Нестор почувствовал моё смятение и заговорил первым:

– Доброе утро, Юлия Александровна. Как ваше самочувствие?

Мне хотелось плакать и смеяться. Я просто не могла поверить в то, что мы наконец-то сможем быть вместе.

– Доброе утро, Нестор Виссарионович, – наконец, сказала я. – Со мной всё в порядке.

Я говорила, но Нестор словно не слышал меня, не сводя с моих губ своих живых, но неподвижных, горящих как фиолетовые самоцветы глаз.

– Со мной что-то не так? – спросила я, пытаясь выяснить причину его затянувшегося молчания.

– Вы прекрасны яко ангел небесный, – кратко и отрешённо, на выдохе прошептал он, и его глаза вдруг виновато опустились, а щёки неожиданно окрасились умилительным румянцем смущения.

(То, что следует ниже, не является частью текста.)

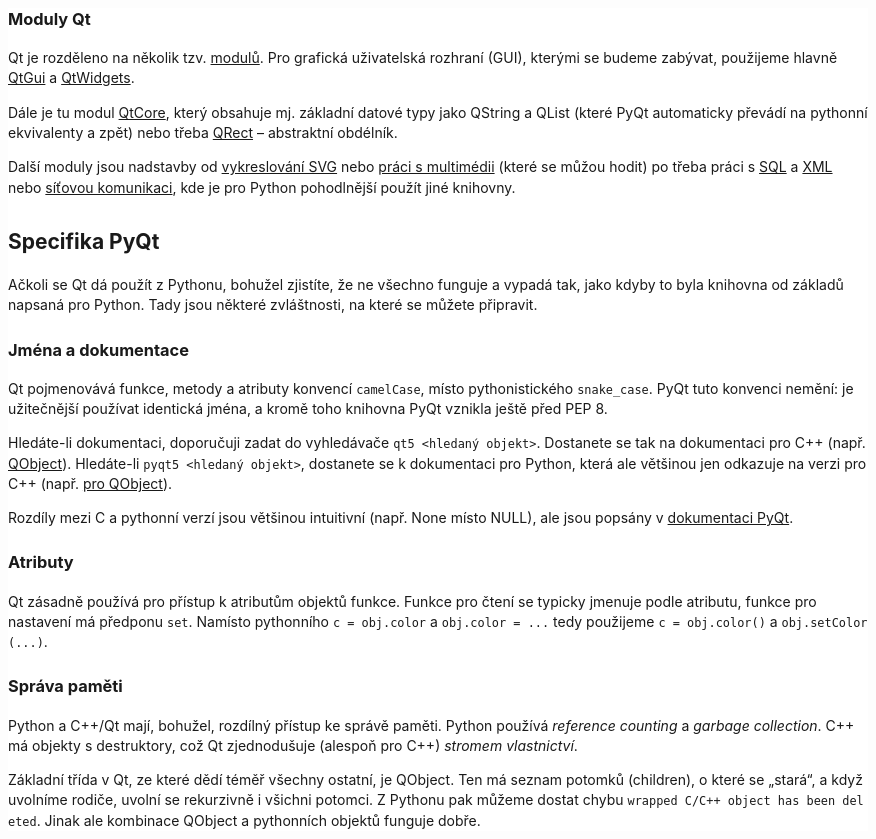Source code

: ### Moduly Qt

Qt je rozděleno na několik tzv. [modulů](http://doc.qt.io/qt-5/qtmodules.html).
Pro grafická uživatelská rozhraní (GUI), kterými se budeme zabývat, použijeme hlavně [QtGui] a [QtWidgets].

Dále je tu modul [QtCore], který obsahuje mj. základní datové typy jako QString a QList (které PyQt
automaticky převádí na pythonní ekvivalenty a zpět) nebo třeba [QRect](http://doc.qt.io/qt-5/qrect.html) – abstraktní obdélník.

Další moduly jsou nadstavby od [vykreslování SVG][QtSVG] nebo [práci s multimédii][QtMultimedia] (které se můžou hodit) po
třeba práci s [SQL][QtSQL] a [XML][QtXML] nebo [síťovou komunikaci][QtNetwork], kde je pro Python pohodlnější použít jiné knihovny.

[QtGui]: http://doc.qt.io/qt-5/qtgui-index.html
[QtWidgets]: http://doc.qt.io/qt-5/qtwidgets-index.html
[QtCore]: http://doc.qt.io/qt-5/qtcore-index.html
[QtSVG]: http://doc.qt.io/qt-5/qtsvg-index.html
[QtMultimedia]: http://doc.qt.io/qt-5/qtmultimedia-index.html
[QtSQL]: http://doc.qt.io/qt-5/qtsql-index.html
[QtXML]: http://doc.qt.io/qt-5/qtxml-index.html
[QtNetwork]: http://doc.qt.io/qt-5/qtnetwork-index.html


Specifika PyQt
--------------

Ačkoli se Qt dá použít z Pythonu, bohužel zjistíte, že ne všechno funguje a vypadá tak, jako kdyby to byla knihovna od základů napsaná pro Python.
Tady jsou některé zvláštnosti, na které se můžete připravit.

### Jména a dokumentace

Qt pojmenovává funkce, metody a atributy konvencí `camelCase`, místo pythonistického `snake_case`.
PyQt tuto konvenci nemění: je užitečnější používat identická jména, a kromě toho knihovna PyQt vznikla ještě před PEP 8.

Hledáte-li dokumentaci, doporučuji zadat do vyhledávače `qt5 <hledaný objekt>`.
Dostanete se tak na dokumentaci pro C++ (např. [QObject](http://doc.qt.io/qt-5/qobject.html)).
Hledáte-li `pyqt5 <hledaný objekt>`, dostanete se k dokumentaci pro Python, která ale většinou jen odkazuje
na verzi pro C++ (např. [pro QObject](http://pyqt.sourceforge.net/Docs/PyQt5/api/qobject.html)).

Rozdíly mezi C a pythonní verzí jsou většinou intuitivní (např. None místo NULL), ale jsou popsány
v [dokumentaci PyQt](http://pyqt.sourceforge.net/Docs/PyQt5/index.html).

### Atributy

Qt zásadně používá pro přístup k atributům objektů funkce.
Funkce pro čtení se typicky jmenuje podle atributu, funkce pro nastavení má předponu `set`.
Namísto pythonního `c = obj.color` a `obj.color = ...` tedy použijeme `c = obj.color()` a `obj.setColor(...)`.

### Správa paměti

Python a C++/Qt mají, bohužel, rozdílný přístup ke správě paměti.
Python používá *reference counting* a *garbage collection*.
C++ má objekty s destruktory, což Qt zjednodušuje (alespoň pro C++) *stromem vlastnictví*.

Základní třída v Qt, ze které dědí téměř všechny ostatní, je QObject.
Ten má seznam potomků (children), o které se „stará“, a když uvolníme rodiče, uvolní se rekurzivně i všichni potomci.
Z Pythonu pak můžeme dostat chybu `wrapped C/C++ object has been deleted`.
Jinak ale kombinace QObject a pythonních objektů funguje dobře.


[stáhnout]: https://www.qt.io/download-open-source/#section-2
[pyqt5-tools]: https://pypi.python.org/pypi/pyqt5-tools
[QComboBox.activated]: http://doc.qt.io/qt-5/qcombobox.html#activated
[QWidget]: http://doc.qt.io/qt-5/qwidget.html
[layout-gallery]: http://doc.qt.io/qt-5/layout.html#horizontal-vertical-grid-and-form-layouts
[widget-gallery]: https://doc.qt.io/qt-5/gallery.html
[uic.loadUi]: http://pyqt.sourceforge.net/Docs/PyQt5/designer.html#the-uic-module
[mouseEvent]: http://doc.qt.io/qt-5/qwidget.html#mousePressEvent
[keyEvent]: http://doc.qt.io/qt-5/qwidget.html#keyPressEvent
[paintEvent]: http://doc.qt.io/qt-5/qwidget.html#paintEvent
[QPainter]: http://doc.qt.io/qt-5/qpainter.html
[Kenney]: http://kenney.nl/
[OpenGameArt.org]: http://opengameart.org/users/kenney
[roles]: http://doc.qt.io/qt-5/qt.html#ItemDataRole-enum
[události]: http://doc.qt.io/qt-5/qwidget.html
[bresenham]: https://pypi.org/project/bresenham/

Я едва удержалась от того, чтобы позабыть о жёстких приличиях, вскочить с постели и прижаться к нему. Мне не терпелось услышать, как он дышит и как бьётся его ожившее сердце.

– Да, так и есть, – сказал Нестор и, склонившись к моему уху, перешёл на жаркий соблазнительный шёпот. – Моё сердце навеки ваше, сударыня.

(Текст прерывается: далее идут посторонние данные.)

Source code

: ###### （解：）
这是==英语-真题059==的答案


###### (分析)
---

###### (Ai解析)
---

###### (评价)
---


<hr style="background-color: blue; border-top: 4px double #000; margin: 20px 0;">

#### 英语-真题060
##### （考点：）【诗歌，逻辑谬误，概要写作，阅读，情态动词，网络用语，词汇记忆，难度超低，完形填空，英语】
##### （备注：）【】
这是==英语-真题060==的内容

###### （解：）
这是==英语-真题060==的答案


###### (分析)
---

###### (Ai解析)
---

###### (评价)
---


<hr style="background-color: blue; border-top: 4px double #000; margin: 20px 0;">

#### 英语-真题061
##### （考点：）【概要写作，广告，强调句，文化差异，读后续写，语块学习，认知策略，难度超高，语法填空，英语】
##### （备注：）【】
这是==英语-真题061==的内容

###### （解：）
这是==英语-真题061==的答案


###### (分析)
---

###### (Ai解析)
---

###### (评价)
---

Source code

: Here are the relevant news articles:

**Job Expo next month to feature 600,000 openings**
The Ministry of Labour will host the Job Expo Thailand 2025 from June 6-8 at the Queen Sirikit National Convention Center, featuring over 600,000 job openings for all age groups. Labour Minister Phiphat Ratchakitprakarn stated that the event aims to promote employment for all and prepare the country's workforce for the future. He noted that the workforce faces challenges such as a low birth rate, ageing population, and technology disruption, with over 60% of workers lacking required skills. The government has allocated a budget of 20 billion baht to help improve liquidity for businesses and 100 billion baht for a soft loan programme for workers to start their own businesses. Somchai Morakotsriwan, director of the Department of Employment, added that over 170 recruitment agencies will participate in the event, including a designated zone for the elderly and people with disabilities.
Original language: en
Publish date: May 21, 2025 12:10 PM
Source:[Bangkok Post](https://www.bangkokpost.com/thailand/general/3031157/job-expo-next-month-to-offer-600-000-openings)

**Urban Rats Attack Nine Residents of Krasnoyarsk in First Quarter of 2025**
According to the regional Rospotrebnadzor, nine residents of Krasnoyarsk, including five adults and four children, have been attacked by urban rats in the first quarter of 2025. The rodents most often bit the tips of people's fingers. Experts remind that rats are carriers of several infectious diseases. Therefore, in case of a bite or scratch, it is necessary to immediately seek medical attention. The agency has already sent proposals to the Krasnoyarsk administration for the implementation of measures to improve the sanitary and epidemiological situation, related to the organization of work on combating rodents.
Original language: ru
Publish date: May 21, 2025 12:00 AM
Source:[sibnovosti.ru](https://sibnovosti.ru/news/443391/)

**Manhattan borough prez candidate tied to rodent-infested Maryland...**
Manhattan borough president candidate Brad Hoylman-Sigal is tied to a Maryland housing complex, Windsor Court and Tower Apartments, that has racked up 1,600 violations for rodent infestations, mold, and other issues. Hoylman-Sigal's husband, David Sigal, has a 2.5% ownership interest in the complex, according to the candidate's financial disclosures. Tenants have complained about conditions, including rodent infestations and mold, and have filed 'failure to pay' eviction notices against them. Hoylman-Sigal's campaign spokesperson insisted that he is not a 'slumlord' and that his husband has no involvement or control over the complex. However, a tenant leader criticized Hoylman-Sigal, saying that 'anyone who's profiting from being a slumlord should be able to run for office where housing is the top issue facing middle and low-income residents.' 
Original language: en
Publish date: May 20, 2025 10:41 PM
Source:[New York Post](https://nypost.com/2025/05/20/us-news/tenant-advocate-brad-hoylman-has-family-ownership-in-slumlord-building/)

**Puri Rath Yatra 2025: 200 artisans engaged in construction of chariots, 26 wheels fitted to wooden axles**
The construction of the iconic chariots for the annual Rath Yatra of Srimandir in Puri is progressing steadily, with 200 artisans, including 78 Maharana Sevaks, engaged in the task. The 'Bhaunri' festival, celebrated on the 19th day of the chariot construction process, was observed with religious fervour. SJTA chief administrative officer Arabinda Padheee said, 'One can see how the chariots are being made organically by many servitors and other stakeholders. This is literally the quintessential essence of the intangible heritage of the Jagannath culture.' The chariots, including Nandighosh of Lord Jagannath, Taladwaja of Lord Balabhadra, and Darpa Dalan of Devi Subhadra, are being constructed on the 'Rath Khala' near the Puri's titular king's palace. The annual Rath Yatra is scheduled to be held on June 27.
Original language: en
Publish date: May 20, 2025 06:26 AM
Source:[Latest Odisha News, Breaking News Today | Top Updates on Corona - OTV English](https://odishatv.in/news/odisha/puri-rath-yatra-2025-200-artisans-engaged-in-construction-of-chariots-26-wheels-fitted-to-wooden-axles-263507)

Мне захотелось шепнуть ему ответное признание, но он очень скоро отстранился. Груня, которая стояла прежде поодаль, у окна, внезапно приблизилась к нам, явно желая напомнить, что нас в комнате трое и что нам стоит вести себя скромнее.

– То, что случилось с тобою, – настоящее безумие, Юля, – сказал Нестор. – Но эхо прошлого едва ли могло затихнуть в твоей душе. Неужели тебя никогда не посещали странные воспоминания? Неужели ты не чувствовала, что отличаешься от ровесников? Неужели та эпоха ничуть не докучала тебе? Прислушайся к себе и поразмысли о том, где ты родилась и каково твоё настоящее предназначение.

Нестор был прав. Где-то глубоко-глубоко в моей памяти, за семнадцатью годами жизни в двадцать первом веке, были погребены очень смутные и отрывочные воспоминания о прежней, прервавшейся в конце восемнадцатого столетия жизни. Во времена, когда Нестор, вопреки всем преградам, был рядом со мной. Во времена, которые каким-то чудом вернулись, снова став моей реальностью….

– Я помню какое-то пышное голубое платье, комнату о двух окнах…. В Вяземске у меня не было фарфоровых кукол, но я отчего-то помню их. Ещё я помню маму. Не в халате и стоптанных тапках, а совсем другую. Такую нарядную, утончённую. Иногда строгую. Она бранила меня за то, что я зажигала свечу и читала по ночам. Помню и тебя, но почему-то очень плохо. Быть этого не может! – прошептала я.

Тогда я впервые увидела в его холодных и мудрых, не по возрасту серьёзных глазах простое человеческое счастье. Нестор тихо засмеялся. Моё тело подалось ему навстречу, готовое безропотно раствориться в крепких объятиях. Я с трудом отстранилась и потупила взор, одолеваемая приступом мучительной нежности, которую решила скрыть в присутствии крестьянки.

Груня наблюдала за нами в каком-то странном остолбенении. Её щёки рдели как маковый цвет, а дымчато-серые глаза выражали изумление, волнение, порою даже страх.

– Барышня, да вы бы хоть укрылись! – сорвалось с её губ строгое замечание. – Где же видано это? Князь на вас неодетую смотрит!

– Не бойся, я не причиню барышне вреда, – обернувшись к Груне, убедительно сказал Нестор. – Особенно в присутствии такой надёжной заступницы как ты.